Exercise inputs ::
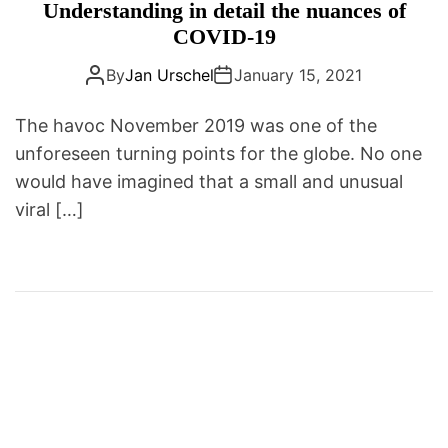
a
n
Understanding in detail the nuances of
D
t
t
E
COVID-19
e
i
By
Jan Urschel
January 15, 2021
g
c
o
s
The havoc November 2019 was one of the
r
|
unforeseen turning points for the globe. No one
i
H
e
would have imagined that a small and unusual
e
s
a
viral […]
l
t
h
I
n
f
o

Task instructions ::
The result should be a precise copy of all the entries, free of pictures.

Solution to this exercise ::
a
n
Understanding in detail the nuances of
D
t
t
E
COVID-19
e
i
By
Jan Urschel
January 15, 2021
g
c
o
s
The havoc November 2019 was one of the
r
|
unforeseen turning points for the globe. No one
i
H
e
would have imagined that a small and unusual
e
s
a
viral […]
l
t
h
I
n
f
o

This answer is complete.